Kosten für Arbeitnehmer
Kosten
Viele Arbeitnehmerinnen und Arbeitnehmer scheuen den Gang zum Anwalt aus Sorge vor den möglichen Kosten. Mir ist es ein persönliches Anliegen, Sie von Anfang an transparent und ehrlich über mögliche Kosten zu informieren.
Rechtsanwaltsvergütungsgesetz
Die Vergütung eines Rechtsanwalts richtet sich grundsätzlich nach dem Rechtsanwaltsvergütungsgesetz (RVG). Die Höhe der Gebühren hängt vom jeweiligen Streitwert (bei Klagen) beziehungsweise Gegenstandswert (bei außergerichtlicher Beratung) ab. Je höher der Streit- beziehungsweise Gegenstandswert, desto höher die gesetzlich festgelegten Gebühren, die anhand der RVG-Gebührentabelle ermittelt werden.
Besonderheiten bei Verfahren vor den Arbeitsgerichten
Vor dem Arbeitsgericht gilt: In der ersten Instanz trägt jede Partei ihre eigenen Rechtsanwaltskosten selbst – unabhängig davon, wer gewinnt. Nur die Gerichtskosten trägt der Verlierer. Bei einem gerichtlichen Vergleich entfallen die Gerichtskosten vollständig. Meine Vergleichsquote liegt bei 95 Prozent.
Arbeitnehmerinnen und Arbeitnehmer können sich zwar theoretisch sowohl bei Aufhebungsvertragsverhandlungen als auch vor den Arbeitsgerichten in der ersten Instanz selbst vertreten. Ich rate allerdings dringend davon ab! In den meisten Fällen führt eine Selbstvertretung zu deutlich schlechteren Ergebnissen. Lassen Sie sich von einem Spezialisten vertreten. Ihre Arbeitgeberin beziehungsweise ihr Arbeitgeber wird im Zweifel auch anwaltlich beraten. Sorgen Sie für Waffengleichheit. Zudem kann ein guter Arbeitsrechtler oftmals mehr rausholen, als er kostet.
Kostenlose Ersteinschätzung
Bei einer Kündigung oder einem vorgelegten Aufhebungsvertrag biete ich eine kostenlose 15-minütige Ersteinschätzung an. Anschließend daran überlegen wir, ob sich die Rechtsverfolgung lohnt, und wenn ja, ob Sie mich direkt mandatieren oder wir zunächst eine anwaltliche Erstberatung vereinbaren. Dazu unten.
Bitte beachten Sie: Während der kostenlosen 15-minütigen Ersteinschätzung werden keine Vertragsdokumente geprüft. Sie dient ausschließlich einer ersten rechtlichen Einschätzung Ihrer Erfolgsaussichten.

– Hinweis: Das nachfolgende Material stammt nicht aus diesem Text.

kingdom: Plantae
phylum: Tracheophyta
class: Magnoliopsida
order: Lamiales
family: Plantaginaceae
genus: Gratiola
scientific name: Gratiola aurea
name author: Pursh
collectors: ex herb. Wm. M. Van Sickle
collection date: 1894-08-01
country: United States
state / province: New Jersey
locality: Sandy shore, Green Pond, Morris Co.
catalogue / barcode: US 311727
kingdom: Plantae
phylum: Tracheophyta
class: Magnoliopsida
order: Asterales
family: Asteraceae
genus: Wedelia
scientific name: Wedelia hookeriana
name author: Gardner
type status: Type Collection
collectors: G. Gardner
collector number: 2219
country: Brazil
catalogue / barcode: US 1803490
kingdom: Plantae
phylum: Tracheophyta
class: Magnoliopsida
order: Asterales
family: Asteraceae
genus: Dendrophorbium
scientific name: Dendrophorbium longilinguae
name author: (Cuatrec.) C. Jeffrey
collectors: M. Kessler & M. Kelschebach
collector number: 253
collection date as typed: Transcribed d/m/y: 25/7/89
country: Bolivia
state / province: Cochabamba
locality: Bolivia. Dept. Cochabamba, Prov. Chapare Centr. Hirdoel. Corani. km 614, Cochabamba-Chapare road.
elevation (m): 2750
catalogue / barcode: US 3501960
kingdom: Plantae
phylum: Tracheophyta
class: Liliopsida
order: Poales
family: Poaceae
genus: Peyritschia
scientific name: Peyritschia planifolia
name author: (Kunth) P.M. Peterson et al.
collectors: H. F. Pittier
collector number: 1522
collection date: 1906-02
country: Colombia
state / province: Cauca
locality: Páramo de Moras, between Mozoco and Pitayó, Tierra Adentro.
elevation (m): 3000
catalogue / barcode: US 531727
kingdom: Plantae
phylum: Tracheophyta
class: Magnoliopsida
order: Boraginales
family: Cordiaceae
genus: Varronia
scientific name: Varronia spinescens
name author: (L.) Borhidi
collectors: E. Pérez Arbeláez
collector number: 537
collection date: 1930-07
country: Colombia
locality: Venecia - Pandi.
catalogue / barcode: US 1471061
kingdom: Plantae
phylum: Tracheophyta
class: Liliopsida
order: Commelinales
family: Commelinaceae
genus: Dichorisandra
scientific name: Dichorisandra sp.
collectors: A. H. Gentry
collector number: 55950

Copyright: Anna Maria Gerock @WICM
Anwaltliche Erstberatung
Die anwaltliche Erstberatung hat einen zeitlichen Umfang von höchstens 60 Minuten und kostet 190 EUR zzgl. MwSt. Bei einem Bruttomonatsverdienst unter 2.500 EUR brutto kann im Einzelfall, nach vorheriger Vereinbarung ein geringerer Betrag festgesetzt werden.
Im Rahmen der anwaltlichen Erstberatung klären wir Ihren Sachverhalt auf, prüfen Ihre vorab zugesandten Vertragsdokumente, erläutern die wesentlichen rechtlichen Gesichtspunkte, besprechen konkrete Handlungsmöglichkeiten und selbstverständlich auch die möglichen Kosten. Entscheiden Sie sich für eine weitere Vertretung, wird die Erstberatungsgebühr vollständig auf die oben genannten RVG-Gebühren angerechnet. Falls Sie sich gegen eine weitere Vertretung entscheiden, fällt nur die Erstberatungsgebühr von 190 EUR zzgl. MwSt. an.
Sofern Sie keine Rechtsschutzversicherung besitzen, können Sie die Rechtsanwaltsgebühren von der Steuer absetzen.
Sofern Sie rechtsschutzversichert sind, kann für die Erhebung einer (Kündigungsschutz-)Klage eine Deckungsanfrage an die Versicherung gestellt werden. Die Beratung im Falle eines vorgelegten Aufhebungsvertrages ist meistens ebenfalls von der Rechtsschutzversicherung abgedeckt. Ich übernehme die Korrespondenz mit Ihrer Rechtsschutzversicherung gerne für Sie.
Bitte beachten Sie: Auch wenn Sie rechtsschutzversichert sind, dürfen Sie sich Ihren Anwalt selbst aussuchen. Sie sind nicht verpflichtet, einen Partneranwalt Ihrer Versicherung zu mandatieren.